I guarantee in three years when it’s time for the WGA to negotiate a new deal, there’s going to be some TikTok kid—or whatever comes after TikTok, maybe it will already be burnt out by then—swearing up and down that what they do is equivalent to what Martin Scorsese or Greta Gerwig or Chris Nolan or Lulu Wang or Barry Jenkins or Hayao Miyazaki or Bong Joon-ho or Steven Spielberg or Ava DuVernay or Wong Kar-wai or Jordan Peele or Emma Seligman or Jesse Armstrong or Christopher Storer or Mike Flanagan or Shonda Rhimes or Armando Ianucci or Quinta Brunson does. 

 

There are a lot of creative people making interesting, funny, entertaining stuff for apps. And someday soon, we’re going to have to decide what to call that, because it’s not fair to call it “content”, either, because it is clear the good stuff takes a lot of effort. It’s evolving in its own creative format and entertainment space, and it needs its own name, and maybe someday it will be a problem for cinema—young people are already more likely to scroll social media than choose to watch a movie—but it should be respected as its own creative endeavor.

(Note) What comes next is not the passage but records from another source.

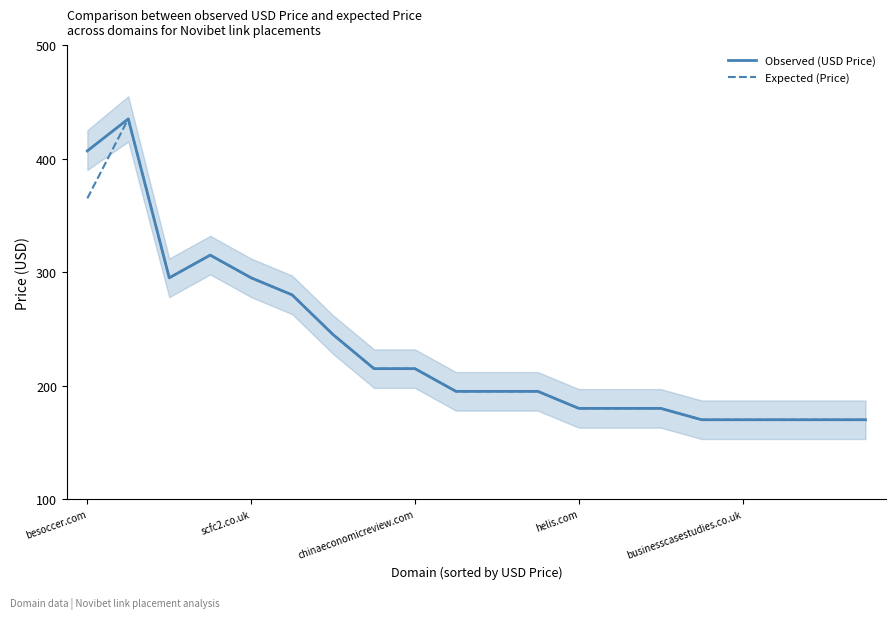

What is the difference between the maximum and second lowest values in the Expected (Price) series?

265.0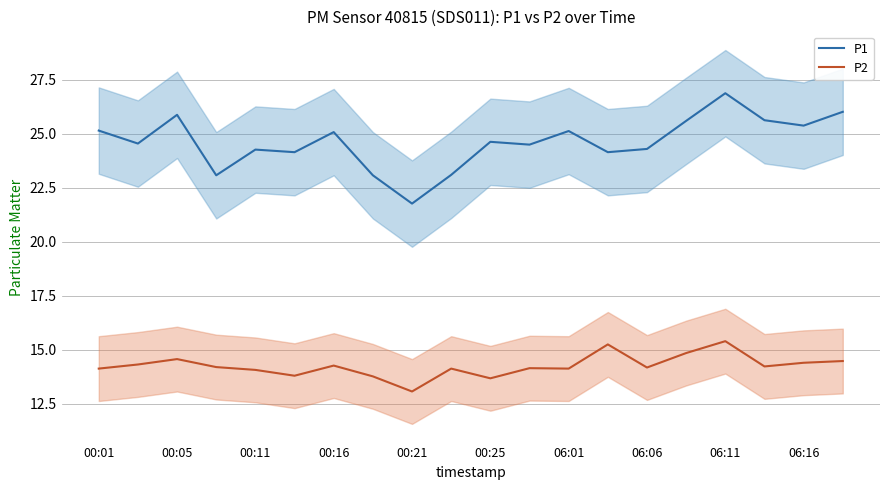

True or false: P1 has a value of 24.3 at 00:11.

True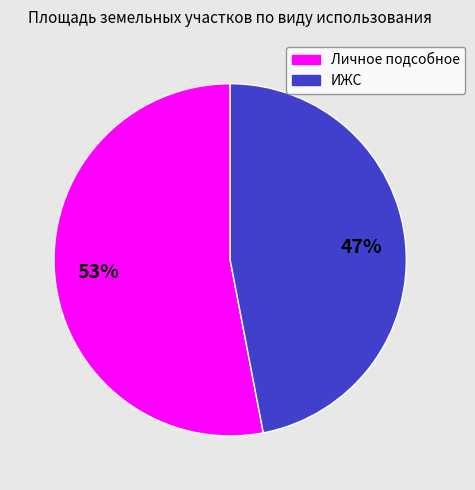

To the nearest percent, what is the average slice percentage?

50%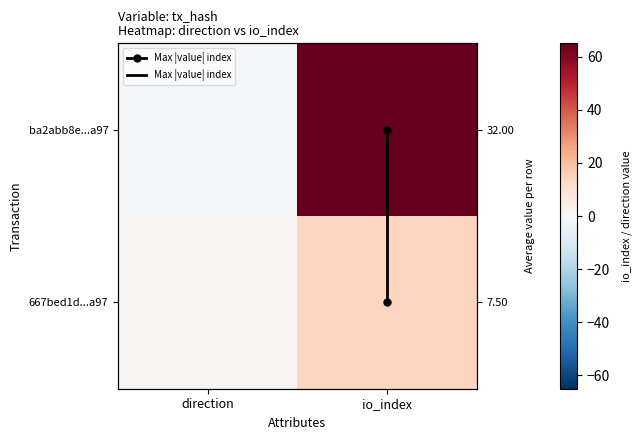

Rank the categories by 667bed1d...a97 value from lowest to highest.

direction, io_index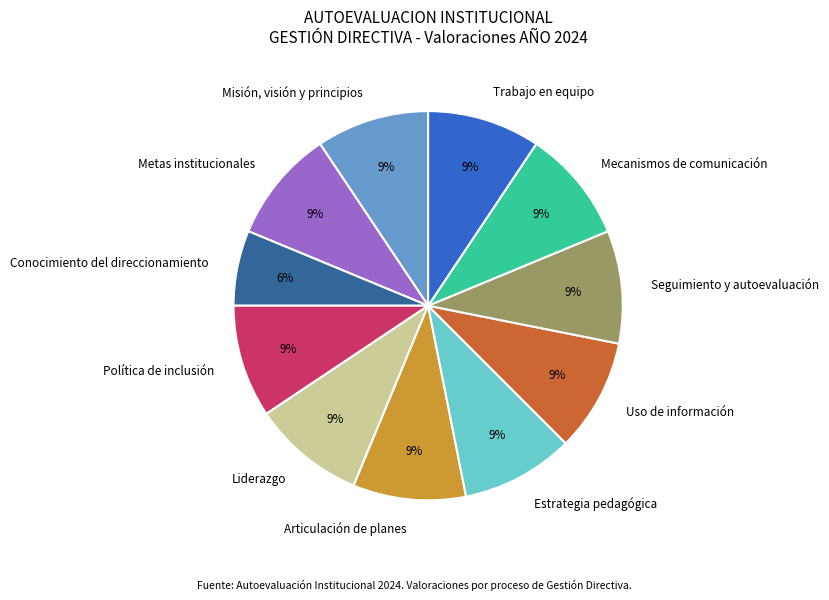

Which category has the smallest portion of the pie?

Conocimiento del direccionamiento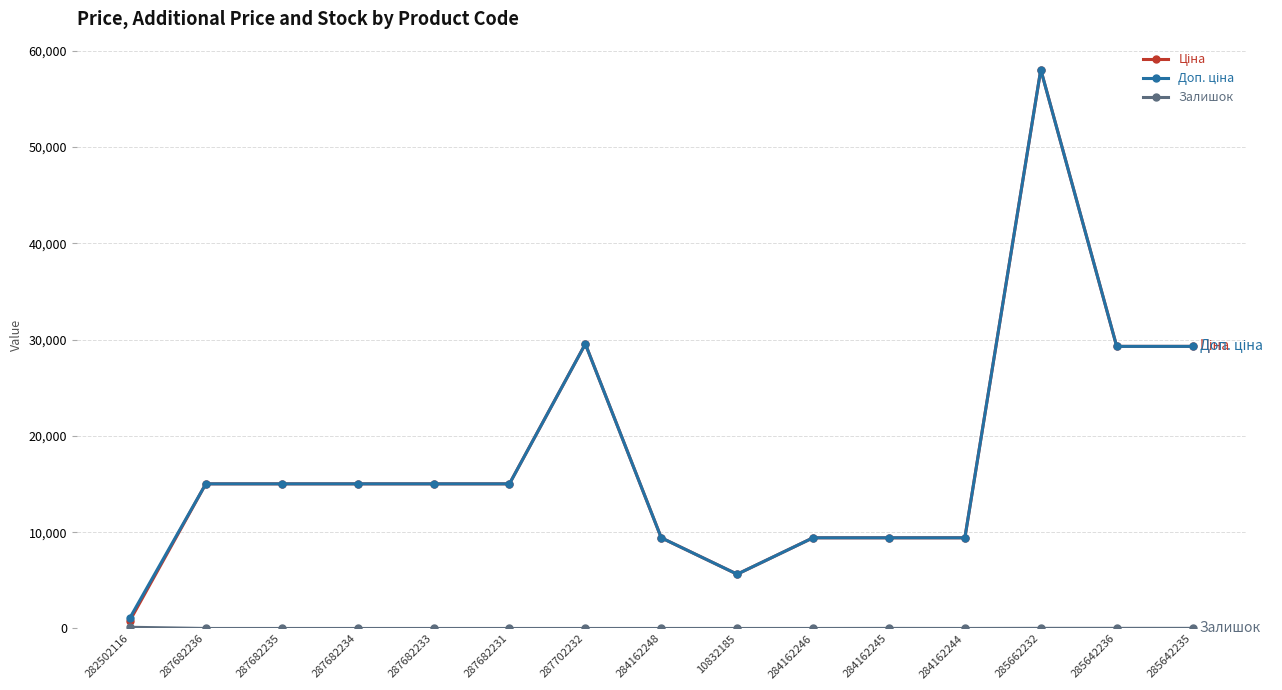

How many lines are shown in the chart?

3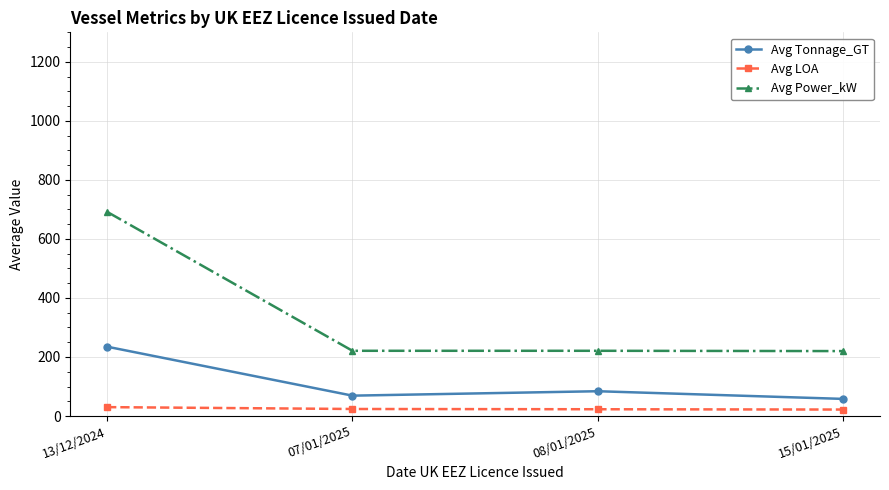

Rank the categories by Avg Tonnage_GT value from highest to lowest.

13/12/2024, 08/01/2025, 07/01/2025, 15/01/2025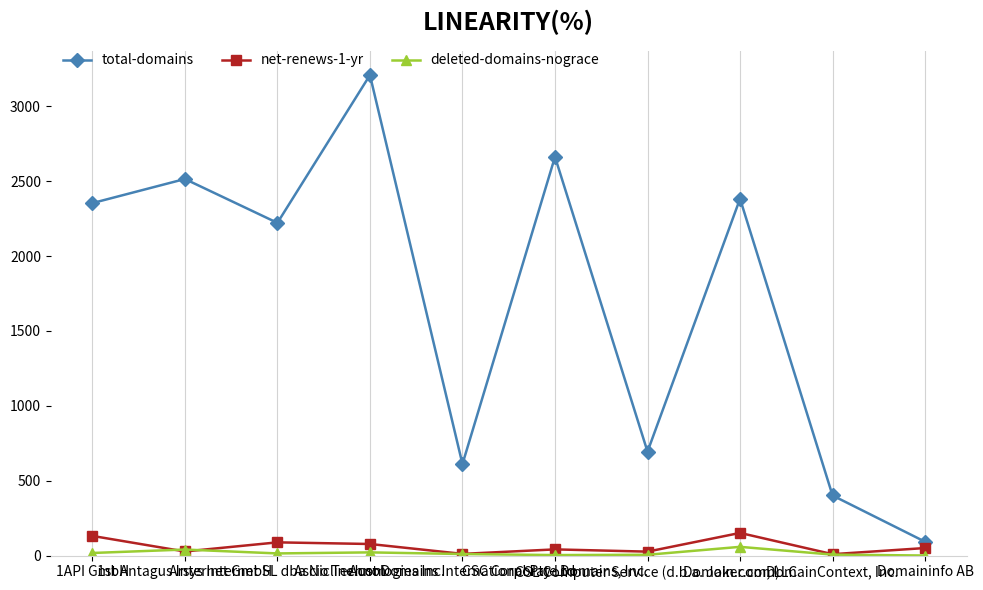

In deleted-domains-nograce, how many points are higher than both neighbors (excluding endpoints)?

3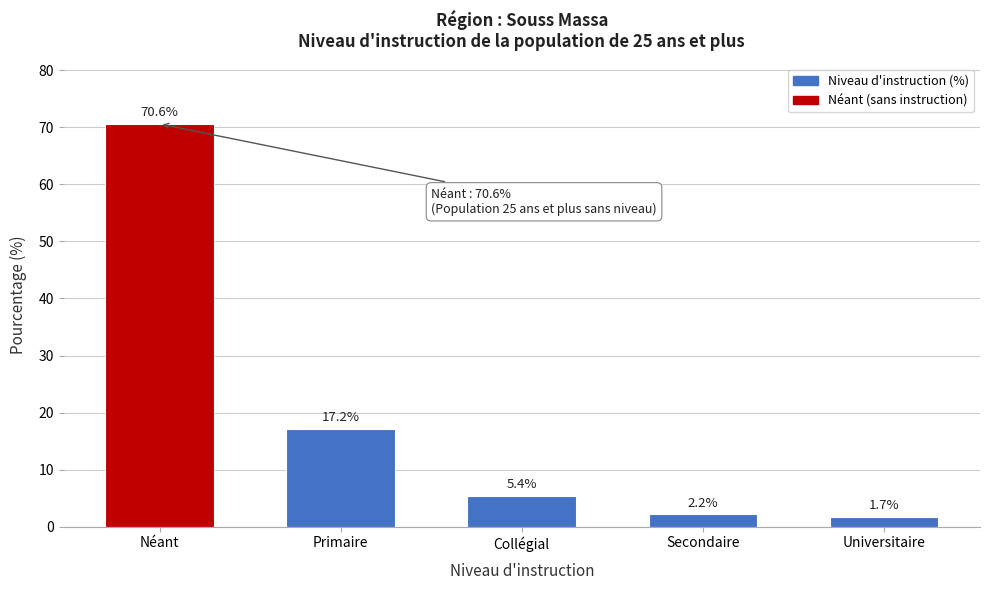

Reading right to left, list all the values displayed in this chart.

Universitaire=1.7	Secondaire=2.2	Collégial=5.4	Primaire=17.2	Néant=70.6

But calling everything “content” is meant to reduce all of entertainment—all of art—into one interchangeable heap where nothing has any intrinsic value. It sounds dramatic, but they already threw a nearly five-month tantrum about paying writers a living wage—not a get rich wage, just a living one. Do you think their attitude will improve in three years? It will not. In three years, they’ll be re-launching Quibi and trying to convince us it’s the Great Library of Alexandria. This is Scooby Doo-level villain sh-t, and we should never stop pulling the mask off the old guy trying to loot our cultural inheritance for a f-cking hedge fund.